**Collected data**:
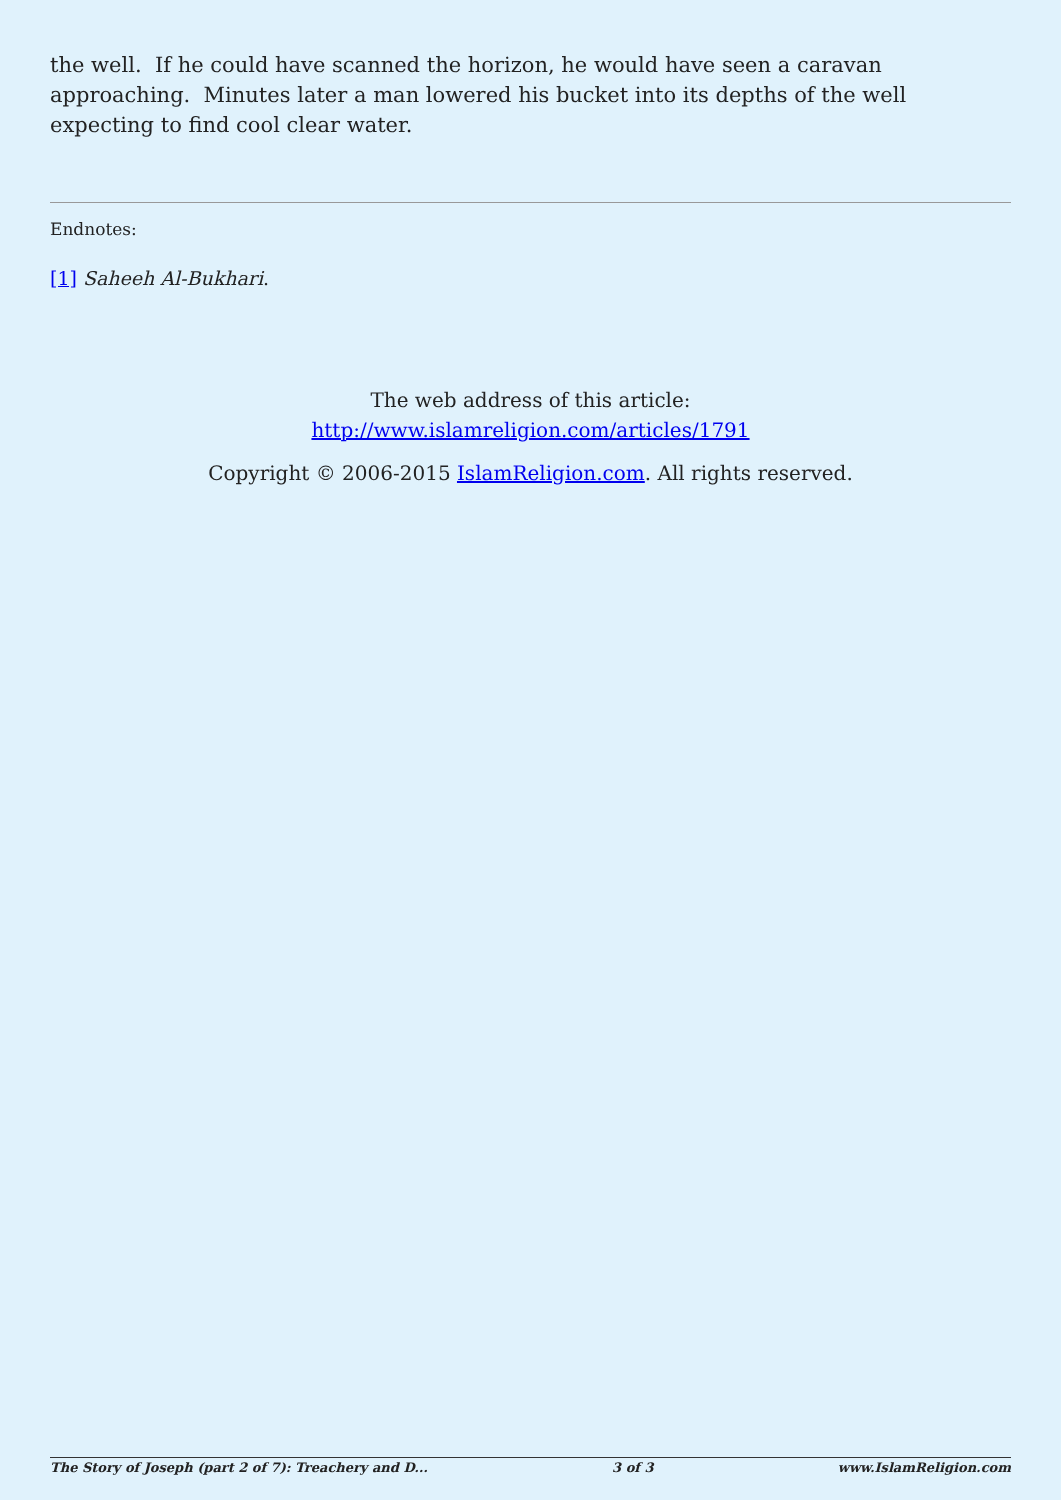the well. If he could have scanned the horizon, he would have seen a caravan approaching. Minutes later a man lowered his bucket into its depths of the well expecting to find cool clear water.
Endnotes:
[1] Saheeh Al-Bukhari.
The web address of this article:
http://www.islamreligion.com/articles/1791
Copyright © 2006-2015 IslamReligion.com. All rights reserved.
The Story of Joseph (part 2 of 7): Treachery and D... 3 of 3 www.IslamReligion.com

**What you have to do**: Please output each line above exactly and omit all images.

**Task output**:
the well. If he could have scanned the horizon, he would have seen a caravan approaching. Minutes later a man lowered his bucket into its depths of the well expecting to find cool clear water.
Endnotes:
[1] Saheeh Al-Bukhari.
The web address of this article:
http://www.islamreligion.com/articles/1791
Copyright © 2006-2015 IslamReligion.com. All rights reserved.
The Story of Joseph (part 2 of 7): Treachery and D... 3 of 3 www.IslamReligion.com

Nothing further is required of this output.